A familiar face — on TV and at church

By | November 30, 1999

“I come from a very poor background,” he said. “We had very little when I was growing up. Grandma (Gertrude Andersen) was incredibly religious. I served Mass at St. Patrick’s in Menasha from the time I was 8 or 9 years old right up until I went into the Air Force when I was 23. I just loved serving Mass. I felt very connected at that time.”


Jerry Burke (Dick Meyer | For The Compass)

He said he considered the priesthood until he went into the service. While based in California, he quit going to church for a few years because economics demanded that he get a part-time job to supplement his income. He worked at a radio station on the weekends.

“Then I had an awakening one day,” he said. “I thought, ‘I miss church.’ so I went back. I like being part of a parish, and it gives me a place to reflect on my life, what I can do to improve it or to help somebody else.”

For years, Burke has contributed his talents and energies to assisting at his parishes.

“I was asked one time, and I said, ‘Sure, let’s take a swing at it,'” he said. He has been a lector at St. Mary’s, now part of Most Blessed Sacrament Parish, since 1983. He and his wife, Mary, also are extraordinary ministers of holy Communion.

“God gave me the gift to be able to speak publicly, so I’m using that,” Burke said. “I’m told people like it when I lector. They can hear me well. Apparently, I have a big loud voice and pronounce the words properly. There are some tricky names in the Bible when it comes to pronunciation. I’m always careful about pronunciations. When I was a journalist on television, if you mispronounce somebody’s name, your credibility goes right in the toilet. And I don’t want that to happen in church, of all places. I always go to (the pastor) when I have a question.”

Burke is also involved in preparing the church’s liturgical environment.

Your Catholic Neighbor

Name: Jerry Burke

Parish: Most Blessed Sacrament, Oshkosh

Age: 67

Favorite saint: Francis of Assisi

Words to live by: Prayer of St. Francis: “Lord make me an instrument of your peace. …”

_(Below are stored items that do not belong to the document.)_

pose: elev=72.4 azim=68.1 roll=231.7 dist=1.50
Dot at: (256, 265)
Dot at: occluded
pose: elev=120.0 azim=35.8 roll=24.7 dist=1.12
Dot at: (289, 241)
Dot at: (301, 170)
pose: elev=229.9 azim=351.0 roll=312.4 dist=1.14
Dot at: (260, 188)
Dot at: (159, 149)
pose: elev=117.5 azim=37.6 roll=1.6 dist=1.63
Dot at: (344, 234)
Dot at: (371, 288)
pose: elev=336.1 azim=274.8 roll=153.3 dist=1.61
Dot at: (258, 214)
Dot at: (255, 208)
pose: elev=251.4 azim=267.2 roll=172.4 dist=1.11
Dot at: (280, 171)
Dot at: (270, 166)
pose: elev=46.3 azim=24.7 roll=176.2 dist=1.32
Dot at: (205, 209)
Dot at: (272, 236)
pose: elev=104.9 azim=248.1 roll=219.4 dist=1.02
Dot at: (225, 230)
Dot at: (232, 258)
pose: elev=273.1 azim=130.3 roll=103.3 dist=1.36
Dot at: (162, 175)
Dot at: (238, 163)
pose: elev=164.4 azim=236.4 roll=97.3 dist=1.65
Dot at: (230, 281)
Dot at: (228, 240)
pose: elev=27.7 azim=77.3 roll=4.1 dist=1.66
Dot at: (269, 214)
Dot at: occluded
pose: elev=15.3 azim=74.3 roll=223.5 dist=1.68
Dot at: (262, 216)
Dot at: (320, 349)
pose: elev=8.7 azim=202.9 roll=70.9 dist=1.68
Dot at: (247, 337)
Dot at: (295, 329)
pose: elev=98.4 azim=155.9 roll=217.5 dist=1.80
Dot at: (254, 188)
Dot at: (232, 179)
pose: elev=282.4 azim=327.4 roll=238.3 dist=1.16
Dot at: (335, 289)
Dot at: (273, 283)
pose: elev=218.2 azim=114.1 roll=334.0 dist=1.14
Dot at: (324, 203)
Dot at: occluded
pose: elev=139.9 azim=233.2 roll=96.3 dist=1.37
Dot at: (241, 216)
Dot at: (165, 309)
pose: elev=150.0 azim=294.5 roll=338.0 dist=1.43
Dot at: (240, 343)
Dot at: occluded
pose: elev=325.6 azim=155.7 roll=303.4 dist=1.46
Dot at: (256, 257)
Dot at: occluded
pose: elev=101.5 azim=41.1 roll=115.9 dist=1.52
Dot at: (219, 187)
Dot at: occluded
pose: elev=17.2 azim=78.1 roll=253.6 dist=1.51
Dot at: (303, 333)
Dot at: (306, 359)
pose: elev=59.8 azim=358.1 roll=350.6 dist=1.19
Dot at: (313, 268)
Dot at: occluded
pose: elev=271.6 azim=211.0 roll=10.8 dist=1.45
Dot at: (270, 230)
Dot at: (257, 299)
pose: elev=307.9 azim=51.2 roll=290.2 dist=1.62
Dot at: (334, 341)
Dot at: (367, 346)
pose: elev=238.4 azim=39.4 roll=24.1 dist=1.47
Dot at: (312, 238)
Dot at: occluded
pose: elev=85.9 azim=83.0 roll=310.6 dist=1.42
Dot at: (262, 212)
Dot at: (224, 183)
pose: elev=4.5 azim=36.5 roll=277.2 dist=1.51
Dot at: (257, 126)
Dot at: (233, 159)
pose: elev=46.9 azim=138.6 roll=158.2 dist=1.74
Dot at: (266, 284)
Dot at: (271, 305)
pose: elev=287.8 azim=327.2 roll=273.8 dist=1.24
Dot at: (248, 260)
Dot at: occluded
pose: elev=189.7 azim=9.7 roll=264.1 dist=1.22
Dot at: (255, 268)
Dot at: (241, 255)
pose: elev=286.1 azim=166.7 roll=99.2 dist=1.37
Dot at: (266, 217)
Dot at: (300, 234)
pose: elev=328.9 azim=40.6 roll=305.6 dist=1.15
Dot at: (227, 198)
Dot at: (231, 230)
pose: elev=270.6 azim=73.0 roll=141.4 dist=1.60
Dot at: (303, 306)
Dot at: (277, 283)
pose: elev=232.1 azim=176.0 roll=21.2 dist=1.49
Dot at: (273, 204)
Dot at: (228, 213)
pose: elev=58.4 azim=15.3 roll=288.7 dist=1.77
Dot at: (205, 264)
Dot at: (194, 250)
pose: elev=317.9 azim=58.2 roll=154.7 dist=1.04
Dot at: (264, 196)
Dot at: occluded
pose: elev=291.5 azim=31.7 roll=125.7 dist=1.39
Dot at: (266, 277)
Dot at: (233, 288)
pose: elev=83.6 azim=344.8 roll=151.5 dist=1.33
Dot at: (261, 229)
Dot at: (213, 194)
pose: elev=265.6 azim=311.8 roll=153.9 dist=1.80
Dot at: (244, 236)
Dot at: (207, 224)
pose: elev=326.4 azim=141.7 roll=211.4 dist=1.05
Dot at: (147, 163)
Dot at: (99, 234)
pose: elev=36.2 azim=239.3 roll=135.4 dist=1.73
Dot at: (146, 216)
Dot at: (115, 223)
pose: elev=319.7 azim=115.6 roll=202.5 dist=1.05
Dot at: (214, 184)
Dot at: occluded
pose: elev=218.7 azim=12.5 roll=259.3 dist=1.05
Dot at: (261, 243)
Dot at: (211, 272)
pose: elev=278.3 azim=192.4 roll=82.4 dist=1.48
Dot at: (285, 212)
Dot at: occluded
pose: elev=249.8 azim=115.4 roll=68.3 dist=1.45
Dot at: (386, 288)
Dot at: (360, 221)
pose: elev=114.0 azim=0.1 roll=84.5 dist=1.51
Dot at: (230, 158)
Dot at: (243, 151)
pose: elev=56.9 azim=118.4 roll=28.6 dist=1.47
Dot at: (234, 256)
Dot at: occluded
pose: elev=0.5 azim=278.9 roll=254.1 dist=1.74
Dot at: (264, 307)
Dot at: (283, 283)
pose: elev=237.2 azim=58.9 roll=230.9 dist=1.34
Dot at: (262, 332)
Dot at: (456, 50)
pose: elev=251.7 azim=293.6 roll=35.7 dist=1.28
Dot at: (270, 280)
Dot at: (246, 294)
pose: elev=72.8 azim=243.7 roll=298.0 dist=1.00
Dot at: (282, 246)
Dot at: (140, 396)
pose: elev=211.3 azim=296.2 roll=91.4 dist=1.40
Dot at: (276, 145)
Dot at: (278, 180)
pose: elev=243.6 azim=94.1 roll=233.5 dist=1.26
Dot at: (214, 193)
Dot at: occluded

“St. Mary’s is huge, and decorating that thing is a challenge,” he said. “I refer it to as ‘the barn’ very affectionately because it’s so cavernous inside. It’s a beautiful site when it’s all trimmed up for Christmas. We did it last year in just over an hour, which is almost unheard of. When we’re done, my blessing is: ‘The barn looks pretty good when she’s all decked out,’ and they say, ‘OK we’re done.’

“We have such a loyal and good crew at the St. Mary’s site. They’re wonderful people to work with. Last year, even with a snowstorm, everybody still showed up,” he said.

Burke said that living his faith is more than just going to church on Sundays or helping out where he can. He had a benign brain tumor that presents him with physical challenges. But he continues to follow the sentiment in the Prayer of St. Francis.

“That prayer I say almost every day because it absolutely describes how I live my life,” he added. “Especially, I don’t need to be consoled. I should be doing the consoling. I could easily fall into that (wanting consoling), but I’ve got to remember that there are a heck of a lot of people who have it worse than I have it.

“It goes down basically to the golden rule. If you treat people with kindness, you will be treated with kindness in return. The church emphasizes that,” said Burke. “Some people can’t fathom how to be decent to people. I try to lead a life that would make Jesus proud. Have I failed him sometimes? Yeah, but overall I’m pretty proud of what I’ve done in my life.”

Burke added that he finds the greatest satisfaction in the smallest gestures. “What’s nicest is when little kids come up to me around town and say, ‘I know you from church.’ That’s better than being on TV. That’s cool.”